Precious metals producer Sibanye-Stillwater (JSE:SGL) (NYSE:SBGL) confirmed Wednesday it has axed its workforce in South Africa, retrenching or offering voluntary dismissals to 3,375 people at its loss-making Cooke gold mine.
The miner, South Africa’s largest gold producer and the world’s third largest producer of palladium and platinum, said other 3,601 contractors had been “displaced” as a result of the closure of its Cooke mine.
“Unfortunately it was not possible to define realistic arrangements to operate Cooke 1,2 and 3 on a profitable basis,” it said in a statement.
The company had warned in August it would “restructure” its Beatrix West and Cooke operations in a move expected to affect around 7,400 of its employees.

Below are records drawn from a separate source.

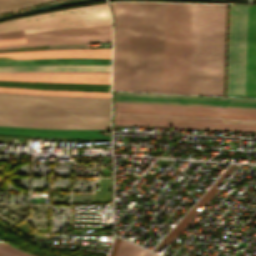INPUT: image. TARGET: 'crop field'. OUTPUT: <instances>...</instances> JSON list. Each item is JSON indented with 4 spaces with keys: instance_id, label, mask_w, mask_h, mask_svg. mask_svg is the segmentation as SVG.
<instances>
[{
    "instance_id": "25",
    "label": "crop field",
    "mask_w": 256,
    "mask_h": 256,
    "mask_svg": "<svg viewBox=\"0 0 256 256\" xmlns=\"http://www.w3.org/2000/svg\"><path fill=\"white\" fill-rule=\"evenodd\" d=\"M147 253H148L147 251L134 245L130 256H147ZM148 256H156V255L149 252Z\"/></svg>"
},
{
    "instance_id": "5",
    "label": "crop field",
    "mask_w": 256,
    "mask_h": 256,
    "mask_svg": "<svg viewBox=\"0 0 256 256\" xmlns=\"http://www.w3.org/2000/svg\"><path fill=\"white\" fill-rule=\"evenodd\" d=\"M111 24L107 4H99L0 23V32L23 29L25 33Z\"/></svg>"
},
{
    "instance_id": "24",
    "label": "crop field",
    "mask_w": 256,
    "mask_h": 256,
    "mask_svg": "<svg viewBox=\"0 0 256 256\" xmlns=\"http://www.w3.org/2000/svg\"><path fill=\"white\" fill-rule=\"evenodd\" d=\"M57 72L110 73V72H100V71H37V72H0V73H57Z\"/></svg>"
},
{
    "instance_id": "26",
    "label": "crop field",
    "mask_w": 256,
    "mask_h": 256,
    "mask_svg": "<svg viewBox=\"0 0 256 256\" xmlns=\"http://www.w3.org/2000/svg\"><path fill=\"white\" fill-rule=\"evenodd\" d=\"M24 36L22 30L0 33V39Z\"/></svg>"
},
{
    "instance_id": "19",
    "label": "crop field",
    "mask_w": 256,
    "mask_h": 256,
    "mask_svg": "<svg viewBox=\"0 0 256 256\" xmlns=\"http://www.w3.org/2000/svg\"><path fill=\"white\" fill-rule=\"evenodd\" d=\"M111 66L99 65H29L0 66V71H37V70H100L110 71Z\"/></svg>"
},
{
    "instance_id": "4",
    "label": "crop field",
    "mask_w": 256,
    "mask_h": 256,
    "mask_svg": "<svg viewBox=\"0 0 256 256\" xmlns=\"http://www.w3.org/2000/svg\"><path fill=\"white\" fill-rule=\"evenodd\" d=\"M0 96L110 100V98L99 97L56 96L10 92H0ZM22 97H0V113L33 116L111 118L110 101Z\"/></svg>"
},
{
    "instance_id": "18",
    "label": "crop field",
    "mask_w": 256,
    "mask_h": 256,
    "mask_svg": "<svg viewBox=\"0 0 256 256\" xmlns=\"http://www.w3.org/2000/svg\"><path fill=\"white\" fill-rule=\"evenodd\" d=\"M29 64L111 65V59L54 58V59H29V60H0V65H29Z\"/></svg>"
},
{
    "instance_id": "14",
    "label": "crop field",
    "mask_w": 256,
    "mask_h": 256,
    "mask_svg": "<svg viewBox=\"0 0 256 256\" xmlns=\"http://www.w3.org/2000/svg\"><path fill=\"white\" fill-rule=\"evenodd\" d=\"M2 80L110 84V74H0Z\"/></svg>"
},
{
    "instance_id": "3",
    "label": "crop field",
    "mask_w": 256,
    "mask_h": 256,
    "mask_svg": "<svg viewBox=\"0 0 256 256\" xmlns=\"http://www.w3.org/2000/svg\"><path fill=\"white\" fill-rule=\"evenodd\" d=\"M191 4L166 3L162 93L188 94Z\"/></svg>"
},
{
    "instance_id": "21",
    "label": "crop field",
    "mask_w": 256,
    "mask_h": 256,
    "mask_svg": "<svg viewBox=\"0 0 256 256\" xmlns=\"http://www.w3.org/2000/svg\"><path fill=\"white\" fill-rule=\"evenodd\" d=\"M46 1L52 0H0V13L22 9Z\"/></svg>"
},
{
    "instance_id": "27",
    "label": "crop field",
    "mask_w": 256,
    "mask_h": 256,
    "mask_svg": "<svg viewBox=\"0 0 256 256\" xmlns=\"http://www.w3.org/2000/svg\"><path fill=\"white\" fill-rule=\"evenodd\" d=\"M120 240H121V239H119V238H117V237L115 238L114 244H113V247H112V250H111L109 256H115L116 251H117L118 246H119V243H120Z\"/></svg>"
},
{
    "instance_id": "20",
    "label": "crop field",
    "mask_w": 256,
    "mask_h": 256,
    "mask_svg": "<svg viewBox=\"0 0 256 256\" xmlns=\"http://www.w3.org/2000/svg\"><path fill=\"white\" fill-rule=\"evenodd\" d=\"M0 91L39 93V94H56V95L110 97V93H98V92H72V91H53V90H36V89H16V88H0Z\"/></svg>"
},
{
    "instance_id": "11",
    "label": "crop field",
    "mask_w": 256,
    "mask_h": 256,
    "mask_svg": "<svg viewBox=\"0 0 256 256\" xmlns=\"http://www.w3.org/2000/svg\"><path fill=\"white\" fill-rule=\"evenodd\" d=\"M26 42L24 37L0 40V45ZM14 59L54 58V57H83V58H111V49H63L39 50L0 53Z\"/></svg>"
},
{
    "instance_id": "12",
    "label": "crop field",
    "mask_w": 256,
    "mask_h": 256,
    "mask_svg": "<svg viewBox=\"0 0 256 256\" xmlns=\"http://www.w3.org/2000/svg\"><path fill=\"white\" fill-rule=\"evenodd\" d=\"M114 125H139V126L169 127V128H189V129H209V130L256 132V125H248V124H227V123H207V122H186V121L115 118Z\"/></svg>"
},
{
    "instance_id": "2",
    "label": "crop field",
    "mask_w": 256,
    "mask_h": 256,
    "mask_svg": "<svg viewBox=\"0 0 256 256\" xmlns=\"http://www.w3.org/2000/svg\"><path fill=\"white\" fill-rule=\"evenodd\" d=\"M227 5L192 4L189 94L223 96Z\"/></svg>"
},
{
    "instance_id": "13",
    "label": "crop field",
    "mask_w": 256,
    "mask_h": 256,
    "mask_svg": "<svg viewBox=\"0 0 256 256\" xmlns=\"http://www.w3.org/2000/svg\"><path fill=\"white\" fill-rule=\"evenodd\" d=\"M115 109L256 116V110L115 102Z\"/></svg>"
},
{
    "instance_id": "9",
    "label": "crop field",
    "mask_w": 256,
    "mask_h": 256,
    "mask_svg": "<svg viewBox=\"0 0 256 256\" xmlns=\"http://www.w3.org/2000/svg\"><path fill=\"white\" fill-rule=\"evenodd\" d=\"M111 119L33 117L0 114V125L63 129H110Z\"/></svg>"
},
{
    "instance_id": "6",
    "label": "crop field",
    "mask_w": 256,
    "mask_h": 256,
    "mask_svg": "<svg viewBox=\"0 0 256 256\" xmlns=\"http://www.w3.org/2000/svg\"><path fill=\"white\" fill-rule=\"evenodd\" d=\"M248 5H230L226 96L244 97Z\"/></svg>"
},
{
    "instance_id": "7",
    "label": "crop field",
    "mask_w": 256,
    "mask_h": 256,
    "mask_svg": "<svg viewBox=\"0 0 256 256\" xmlns=\"http://www.w3.org/2000/svg\"><path fill=\"white\" fill-rule=\"evenodd\" d=\"M27 43L0 46V49L88 42H111V25L25 34Z\"/></svg>"
},
{
    "instance_id": "10",
    "label": "crop field",
    "mask_w": 256,
    "mask_h": 256,
    "mask_svg": "<svg viewBox=\"0 0 256 256\" xmlns=\"http://www.w3.org/2000/svg\"><path fill=\"white\" fill-rule=\"evenodd\" d=\"M115 117L256 124V117L115 110Z\"/></svg>"
},
{
    "instance_id": "22",
    "label": "crop field",
    "mask_w": 256,
    "mask_h": 256,
    "mask_svg": "<svg viewBox=\"0 0 256 256\" xmlns=\"http://www.w3.org/2000/svg\"><path fill=\"white\" fill-rule=\"evenodd\" d=\"M11 246L6 243H0V256H33L29 253L17 250Z\"/></svg>"
},
{
    "instance_id": "23",
    "label": "crop field",
    "mask_w": 256,
    "mask_h": 256,
    "mask_svg": "<svg viewBox=\"0 0 256 256\" xmlns=\"http://www.w3.org/2000/svg\"><path fill=\"white\" fill-rule=\"evenodd\" d=\"M132 246V244L122 240L116 256H128Z\"/></svg>"
},
{
    "instance_id": "15",
    "label": "crop field",
    "mask_w": 256,
    "mask_h": 256,
    "mask_svg": "<svg viewBox=\"0 0 256 256\" xmlns=\"http://www.w3.org/2000/svg\"><path fill=\"white\" fill-rule=\"evenodd\" d=\"M97 131L110 130H63L0 126V134L2 135L67 138H111V136H102L101 134H97Z\"/></svg>"
},
{
    "instance_id": "1",
    "label": "crop field",
    "mask_w": 256,
    "mask_h": 256,
    "mask_svg": "<svg viewBox=\"0 0 256 256\" xmlns=\"http://www.w3.org/2000/svg\"><path fill=\"white\" fill-rule=\"evenodd\" d=\"M115 18L112 89L126 91L130 2L111 4ZM155 3H131L127 91L161 93L163 44H153ZM165 3H156L154 43H163Z\"/></svg>"
},
{
    "instance_id": "16",
    "label": "crop field",
    "mask_w": 256,
    "mask_h": 256,
    "mask_svg": "<svg viewBox=\"0 0 256 256\" xmlns=\"http://www.w3.org/2000/svg\"><path fill=\"white\" fill-rule=\"evenodd\" d=\"M245 97L256 98V5H249Z\"/></svg>"
},
{
    "instance_id": "17",
    "label": "crop field",
    "mask_w": 256,
    "mask_h": 256,
    "mask_svg": "<svg viewBox=\"0 0 256 256\" xmlns=\"http://www.w3.org/2000/svg\"><path fill=\"white\" fill-rule=\"evenodd\" d=\"M235 165H231L228 170L219 178V180L210 188V190L199 200V202L183 217V219L164 237V239L154 248V252H156L159 247L165 243V244H169L173 238L181 231L185 228V226L191 221V219L196 215V213L198 212L197 210H195L197 208V206L199 204L205 206L210 199L215 195V193L211 192L216 186L217 184L223 180L227 174L233 169ZM219 185V184H218ZM199 213V212H198ZM197 213V214H198Z\"/></svg>"
},
{
    "instance_id": "8",
    "label": "crop field",
    "mask_w": 256,
    "mask_h": 256,
    "mask_svg": "<svg viewBox=\"0 0 256 256\" xmlns=\"http://www.w3.org/2000/svg\"><path fill=\"white\" fill-rule=\"evenodd\" d=\"M115 101L256 109V100L114 93Z\"/></svg>"
}]
</instances>
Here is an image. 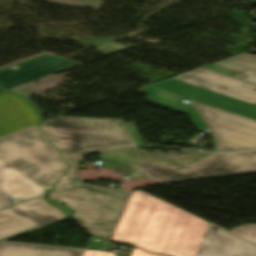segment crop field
I'll use <instances>...</instances> for the list:
<instances>
[{"mask_svg":"<svg viewBox=\"0 0 256 256\" xmlns=\"http://www.w3.org/2000/svg\"><path fill=\"white\" fill-rule=\"evenodd\" d=\"M231 232L256 243V224L236 227Z\"/></svg>","mask_w":256,"mask_h":256,"instance_id":"crop-field-14","label":"crop field"},{"mask_svg":"<svg viewBox=\"0 0 256 256\" xmlns=\"http://www.w3.org/2000/svg\"><path fill=\"white\" fill-rule=\"evenodd\" d=\"M126 125H127L128 129H129V131H130V133H131V135H132V137H133L137 147L144 146V144H143V142H142V140H141V138H140V136H139L135 126H134V124L133 123H126Z\"/></svg>","mask_w":256,"mask_h":256,"instance_id":"crop-field-16","label":"crop field"},{"mask_svg":"<svg viewBox=\"0 0 256 256\" xmlns=\"http://www.w3.org/2000/svg\"><path fill=\"white\" fill-rule=\"evenodd\" d=\"M132 192L79 185L50 194L75 210L73 219L91 234L110 238Z\"/></svg>","mask_w":256,"mask_h":256,"instance_id":"crop-field-5","label":"crop field"},{"mask_svg":"<svg viewBox=\"0 0 256 256\" xmlns=\"http://www.w3.org/2000/svg\"><path fill=\"white\" fill-rule=\"evenodd\" d=\"M140 90L149 93L151 102L188 113L203 131L194 108L181 103L190 99L209 127L216 151L256 148V85L200 68Z\"/></svg>","mask_w":256,"mask_h":256,"instance_id":"crop-field-1","label":"crop field"},{"mask_svg":"<svg viewBox=\"0 0 256 256\" xmlns=\"http://www.w3.org/2000/svg\"><path fill=\"white\" fill-rule=\"evenodd\" d=\"M131 256H159V255H153L145 251H141L138 249L133 248Z\"/></svg>","mask_w":256,"mask_h":256,"instance_id":"crop-field-18","label":"crop field"},{"mask_svg":"<svg viewBox=\"0 0 256 256\" xmlns=\"http://www.w3.org/2000/svg\"><path fill=\"white\" fill-rule=\"evenodd\" d=\"M80 181H81V180H80ZM80 181L78 180V177H77V176H75L71 184H78V183H82V182H80Z\"/></svg>","mask_w":256,"mask_h":256,"instance_id":"crop-field-19","label":"crop field"},{"mask_svg":"<svg viewBox=\"0 0 256 256\" xmlns=\"http://www.w3.org/2000/svg\"><path fill=\"white\" fill-rule=\"evenodd\" d=\"M148 178L161 184L256 172V151L216 155L211 154L188 169L143 163L136 165Z\"/></svg>","mask_w":256,"mask_h":256,"instance_id":"crop-field-6","label":"crop field"},{"mask_svg":"<svg viewBox=\"0 0 256 256\" xmlns=\"http://www.w3.org/2000/svg\"><path fill=\"white\" fill-rule=\"evenodd\" d=\"M81 63L42 54L0 69V87L10 88L24 82L71 68Z\"/></svg>","mask_w":256,"mask_h":256,"instance_id":"crop-field-8","label":"crop field"},{"mask_svg":"<svg viewBox=\"0 0 256 256\" xmlns=\"http://www.w3.org/2000/svg\"><path fill=\"white\" fill-rule=\"evenodd\" d=\"M41 129L63 157L136 147L123 120L58 117L43 123Z\"/></svg>","mask_w":256,"mask_h":256,"instance_id":"crop-field-3","label":"crop field"},{"mask_svg":"<svg viewBox=\"0 0 256 256\" xmlns=\"http://www.w3.org/2000/svg\"><path fill=\"white\" fill-rule=\"evenodd\" d=\"M113 253L85 250L83 256H113Z\"/></svg>","mask_w":256,"mask_h":256,"instance_id":"crop-field-17","label":"crop field"},{"mask_svg":"<svg viewBox=\"0 0 256 256\" xmlns=\"http://www.w3.org/2000/svg\"><path fill=\"white\" fill-rule=\"evenodd\" d=\"M0 158L46 190L68 168L38 125L0 137Z\"/></svg>","mask_w":256,"mask_h":256,"instance_id":"crop-field-4","label":"crop field"},{"mask_svg":"<svg viewBox=\"0 0 256 256\" xmlns=\"http://www.w3.org/2000/svg\"><path fill=\"white\" fill-rule=\"evenodd\" d=\"M0 91H3V90L0 89Z\"/></svg>","mask_w":256,"mask_h":256,"instance_id":"crop-field-20","label":"crop field"},{"mask_svg":"<svg viewBox=\"0 0 256 256\" xmlns=\"http://www.w3.org/2000/svg\"><path fill=\"white\" fill-rule=\"evenodd\" d=\"M196 256H256V244L210 222Z\"/></svg>","mask_w":256,"mask_h":256,"instance_id":"crop-field-9","label":"crop field"},{"mask_svg":"<svg viewBox=\"0 0 256 256\" xmlns=\"http://www.w3.org/2000/svg\"><path fill=\"white\" fill-rule=\"evenodd\" d=\"M208 221L143 191H133L110 240L152 253L195 256Z\"/></svg>","mask_w":256,"mask_h":256,"instance_id":"crop-field-2","label":"crop field"},{"mask_svg":"<svg viewBox=\"0 0 256 256\" xmlns=\"http://www.w3.org/2000/svg\"><path fill=\"white\" fill-rule=\"evenodd\" d=\"M44 194V189L0 159V209L12 205L6 201L14 198L17 203Z\"/></svg>","mask_w":256,"mask_h":256,"instance_id":"crop-field-11","label":"crop field"},{"mask_svg":"<svg viewBox=\"0 0 256 256\" xmlns=\"http://www.w3.org/2000/svg\"><path fill=\"white\" fill-rule=\"evenodd\" d=\"M31 105L9 91L0 93V136L41 123Z\"/></svg>","mask_w":256,"mask_h":256,"instance_id":"crop-field-10","label":"crop field"},{"mask_svg":"<svg viewBox=\"0 0 256 256\" xmlns=\"http://www.w3.org/2000/svg\"><path fill=\"white\" fill-rule=\"evenodd\" d=\"M47 196L25 202L0 212V240H7L68 219L71 211L48 202Z\"/></svg>","mask_w":256,"mask_h":256,"instance_id":"crop-field-7","label":"crop field"},{"mask_svg":"<svg viewBox=\"0 0 256 256\" xmlns=\"http://www.w3.org/2000/svg\"><path fill=\"white\" fill-rule=\"evenodd\" d=\"M83 252L79 249L0 243V256H82Z\"/></svg>","mask_w":256,"mask_h":256,"instance_id":"crop-field-13","label":"crop field"},{"mask_svg":"<svg viewBox=\"0 0 256 256\" xmlns=\"http://www.w3.org/2000/svg\"><path fill=\"white\" fill-rule=\"evenodd\" d=\"M203 68L256 84V57L247 53L208 65ZM229 72L235 73V75Z\"/></svg>","mask_w":256,"mask_h":256,"instance_id":"crop-field-12","label":"crop field"},{"mask_svg":"<svg viewBox=\"0 0 256 256\" xmlns=\"http://www.w3.org/2000/svg\"><path fill=\"white\" fill-rule=\"evenodd\" d=\"M66 160L70 164L71 168L68 171V173L63 177V179L57 184L55 189L68 185V183L70 181V178H71V176H72V174L75 170V167H76V165L79 161V160H76V159H68V158H66Z\"/></svg>","mask_w":256,"mask_h":256,"instance_id":"crop-field-15","label":"crop field"}]
</instances>
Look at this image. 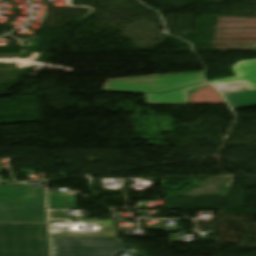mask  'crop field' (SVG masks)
Here are the masks:
<instances>
[{"label": "crop field", "mask_w": 256, "mask_h": 256, "mask_svg": "<svg viewBox=\"0 0 256 256\" xmlns=\"http://www.w3.org/2000/svg\"><path fill=\"white\" fill-rule=\"evenodd\" d=\"M0 222H46L44 190L22 183L0 185Z\"/></svg>", "instance_id": "1"}, {"label": "crop field", "mask_w": 256, "mask_h": 256, "mask_svg": "<svg viewBox=\"0 0 256 256\" xmlns=\"http://www.w3.org/2000/svg\"><path fill=\"white\" fill-rule=\"evenodd\" d=\"M0 256H49L47 224L0 223Z\"/></svg>", "instance_id": "2"}, {"label": "crop field", "mask_w": 256, "mask_h": 256, "mask_svg": "<svg viewBox=\"0 0 256 256\" xmlns=\"http://www.w3.org/2000/svg\"><path fill=\"white\" fill-rule=\"evenodd\" d=\"M53 256H115L119 251L146 256L119 238H52Z\"/></svg>", "instance_id": "3"}, {"label": "crop field", "mask_w": 256, "mask_h": 256, "mask_svg": "<svg viewBox=\"0 0 256 256\" xmlns=\"http://www.w3.org/2000/svg\"><path fill=\"white\" fill-rule=\"evenodd\" d=\"M198 82L201 73L110 81L107 89L163 93Z\"/></svg>", "instance_id": "4"}, {"label": "crop field", "mask_w": 256, "mask_h": 256, "mask_svg": "<svg viewBox=\"0 0 256 256\" xmlns=\"http://www.w3.org/2000/svg\"><path fill=\"white\" fill-rule=\"evenodd\" d=\"M232 68L236 74V77L217 79L209 81V83H211L212 85H217L245 81L249 85L251 90H256V59L239 61Z\"/></svg>", "instance_id": "5"}, {"label": "crop field", "mask_w": 256, "mask_h": 256, "mask_svg": "<svg viewBox=\"0 0 256 256\" xmlns=\"http://www.w3.org/2000/svg\"><path fill=\"white\" fill-rule=\"evenodd\" d=\"M207 85V83L180 89L166 94L146 93L148 104H188L187 90Z\"/></svg>", "instance_id": "6"}, {"label": "crop field", "mask_w": 256, "mask_h": 256, "mask_svg": "<svg viewBox=\"0 0 256 256\" xmlns=\"http://www.w3.org/2000/svg\"><path fill=\"white\" fill-rule=\"evenodd\" d=\"M224 96L232 108L256 105V91L227 94Z\"/></svg>", "instance_id": "7"}, {"label": "crop field", "mask_w": 256, "mask_h": 256, "mask_svg": "<svg viewBox=\"0 0 256 256\" xmlns=\"http://www.w3.org/2000/svg\"><path fill=\"white\" fill-rule=\"evenodd\" d=\"M75 198L66 194L49 195V209H76Z\"/></svg>", "instance_id": "8"}, {"label": "crop field", "mask_w": 256, "mask_h": 256, "mask_svg": "<svg viewBox=\"0 0 256 256\" xmlns=\"http://www.w3.org/2000/svg\"><path fill=\"white\" fill-rule=\"evenodd\" d=\"M2 172V170L0 169V173ZM6 182H11L10 180L7 181H2L1 177H0V183H6Z\"/></svg>", "instance_id": "9"}]
</instances>
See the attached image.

The miner said 2,025 workers at Cooke were laid off, while 1,350 had elected to take voluntary separation packages.
But Sibanye is keeping Beatrix West open, which guarantees employment for approximately 1,640 people. “In the event that Beatrix West becomes loss making, both the underground operation and Beatrix 2 Plant will be put on care and maintenance with immediate effect,” the company warned.
The company recently abandoned plans to close some of its platinum mines, as it achieved bigger than expected cost-savings at those operations.
The National Union of Mineworkers (NUM) said Tuesday it would hold a rally today to protest the massive job cuts.
“The decision to restructure was not taken lightly, but it is pleasing to note that (…) we have preserved employment for 3,282 people, while ensuring the sustainability of our remaining operations and thereby securing over 60,000 jobs in South Africa,” chief executive Neal Froneman said in the statement.
Lay-offs are a sensitive issue in South Africa where unemployment rate is about 28%. Companies operating in the country must hold consultations with unions and the government before they can lay off a large number of workers.
South Africa’s mining industry lost more than 70,000 jobs or nearly 13% its workforce since 2012, due to weak or volatile prices for some of its key commodities such as gold, soaring costs, labour and social unrest, and policy uncertainty.